Chinese steel mills in various parts of the country have received verbal notices from regional customs for port clearance of stranded Australian coals, several sources familiar with the matter told S&P Global Platts Oct. 28.

The move could ease the tight domestic supply of coal, while lowering prices within a reasonable range, market participants said.

Several million metric tons of Australians coal has been waiting for clearance at China’s ports after the country imposed an unofficial ban on the Australian imports in October 2020.

The clearance would be granted at various ports in Northeast China, North China Plain, Zhejiang and Guangdong, market sources said. The regional customs offices were not immediately available for comment.

Three steel mills in Northeast and east China said they received a verbal notice from the respective customs departments in the morning Oct. 28. “Australian coals would be released today or tomorrow depending how fast they [customs] process it,” one of the end-user said.

Meanwhile, some other end-users said that only vessels with records of submitting port clearance applications prior to October 2020 would be released.
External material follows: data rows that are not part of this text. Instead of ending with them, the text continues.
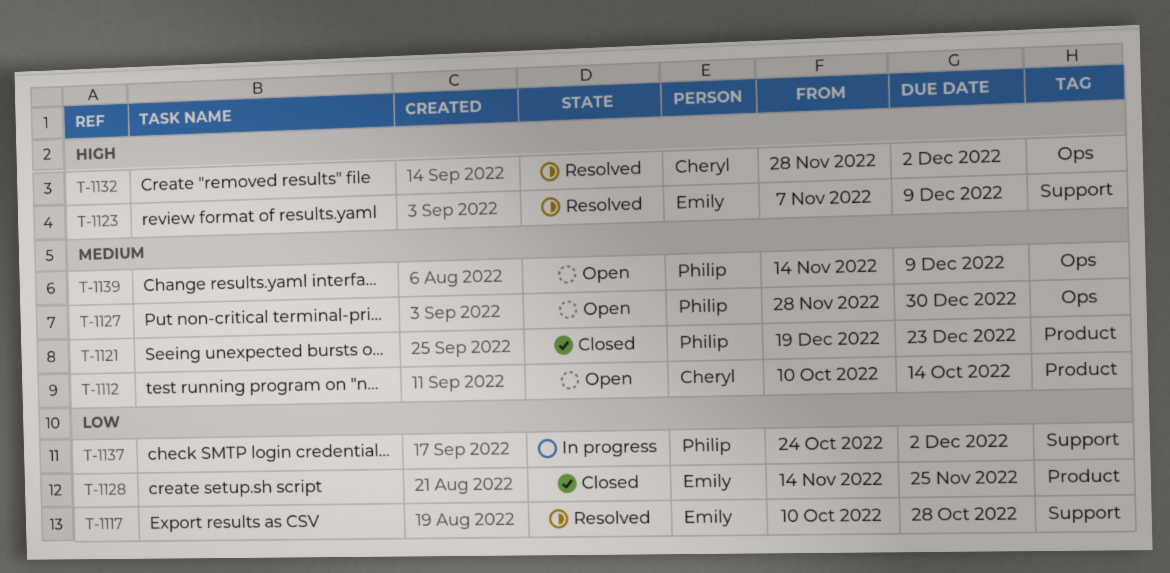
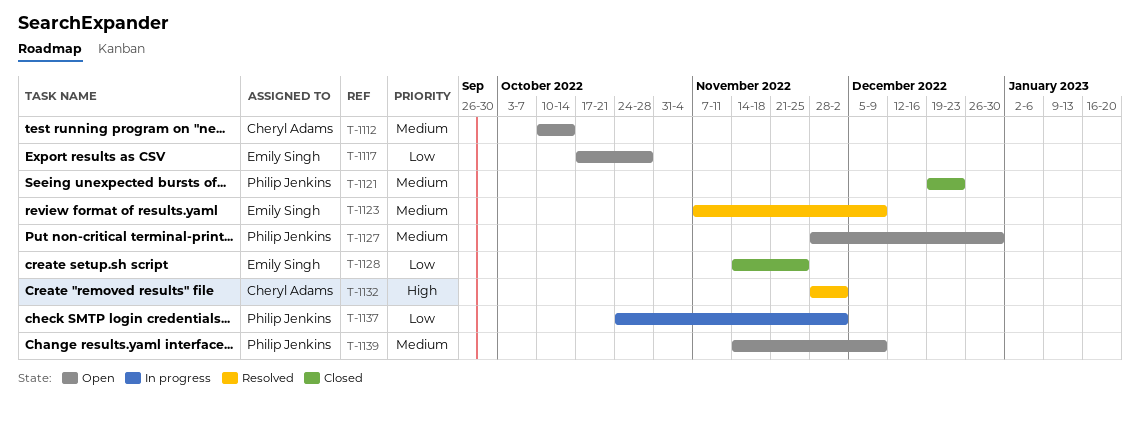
T-1117, status: Resolved -> Open
T-1117, start: Oct 10 -> Oct 17
T-1123, priority: High -> Medium

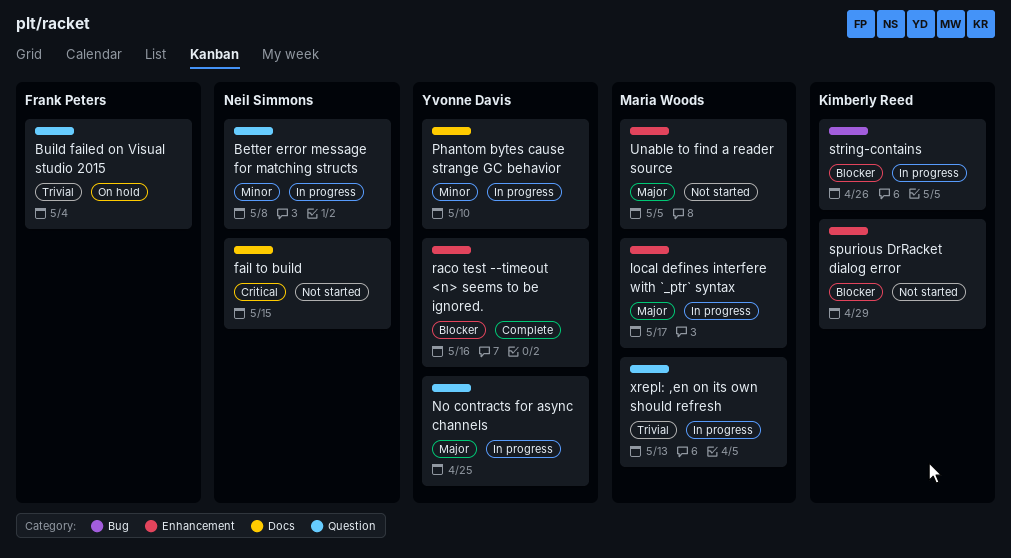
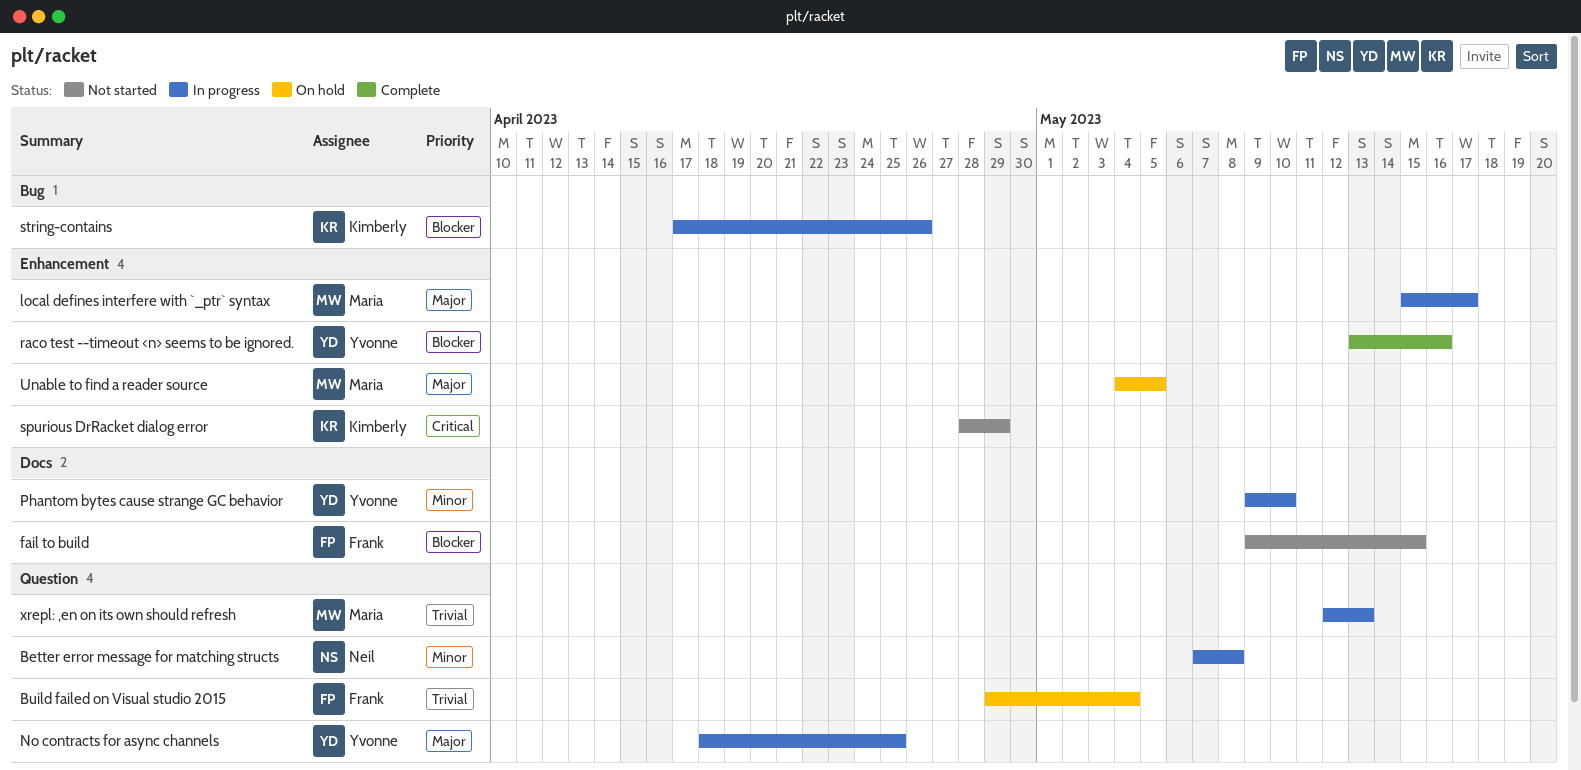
fail to build, owner: Neil Simmons -> Frank Peters
fail to build, priority: Critical -> Blocker
spurious DrRacket dialog error, priority: Blocker -> Critical
Unable to find a reader source, status: Not started -> On hold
Those without prior applications would be pending for discussion.

Several end-users across China confirmed the possible customs clearance of their cargos at the ports, according to a Chinese trader.

Sources surveyed at Jingtang — one of China’s major coking coal ports — said that the situation was improving but the details were still unclear.

“There are still more than 1 million mt of coking coal waiting for clearance at Jingtang port, and we are still waiting for notifications from customs,” a trader based in North China said.

Coking coal market impact

Market participants had mixed views on the impact of port clearance, with some saying it would hurt prices as more tonnage would be released, while other adopting a wait-and-watch approach amid the tight domestic supply.

“There are some 6 million mt of coals waiting to enter the market that could help ease the supply tightness”, an international trader said, adding that new bookings may be a viable next step, given the market expectation for higher Australian met coal supply from late-fourth quarter onward.

Australia was a major supplier of seaborne met coal to China before the unofficial import restriction, accounting for an average of 46% of the total Chinese imports between 2015-2020. The overall Chinese import volume declined 40% to 35 million mt in the first nine months of 2021, and comprised of inflows mainly from the US, Russia, Canada, and other origins, based on the official data.

“It is a positive move that feels like light at the end of the tunnel to the Chinese steelmakers, especially in light of such a tight domestic market at the moment,” an end-user in North China said.

Platts assessed PLV CFR China at $615/mt CFR China Oct. 27, up 203% between January and end-October.